Pierre Rouas a relevé appel de ce jugement.

Poursuivant son infirmation, il soulève la nullité des marques numéros 93/491.385 et 94/518.098 pour défaut de caractère distinctif.

Il demande, en tout état de cause, de dire qu'en raison des différences entre l'enseigne incriminée et les marques appartenant à la société Queen et de l'éloignement géographique des deux discothèques, il n'existe aucun risque de confusion entre les signes.

Sur le grief de concurrence déloyale, il invoque l'absence de tout rapport de concurrence entre les deux établissements.

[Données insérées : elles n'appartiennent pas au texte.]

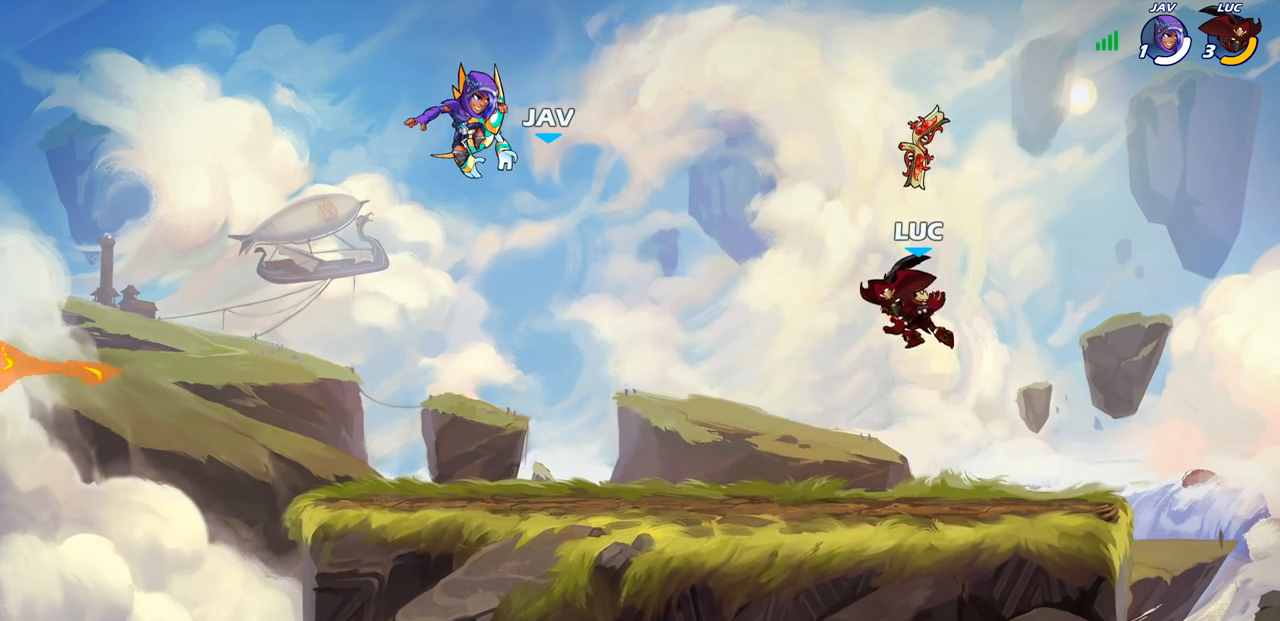
{"buttons": [], "left_stick": "center", "right_stick": "center", "events": []}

A titre subsidiaire, il conclut à la réduction des indemnités allouées à l'intimée qui ne sauraient selon lui excéder le franc symbolique.

Il sollicite l'allocation d'une somme de 35 000 F sur le fondement de l'article 700 du nouveau code de procédure civile.

La société Queen conclut à la confirmation de la décision déférée sauf sur le montant du préjudice qu'elle demande d'évaluer à la somme de 500 000 F en réparation des actes de contrefaçon et à 500 000 F en réparation des actes de concurrence déloyale.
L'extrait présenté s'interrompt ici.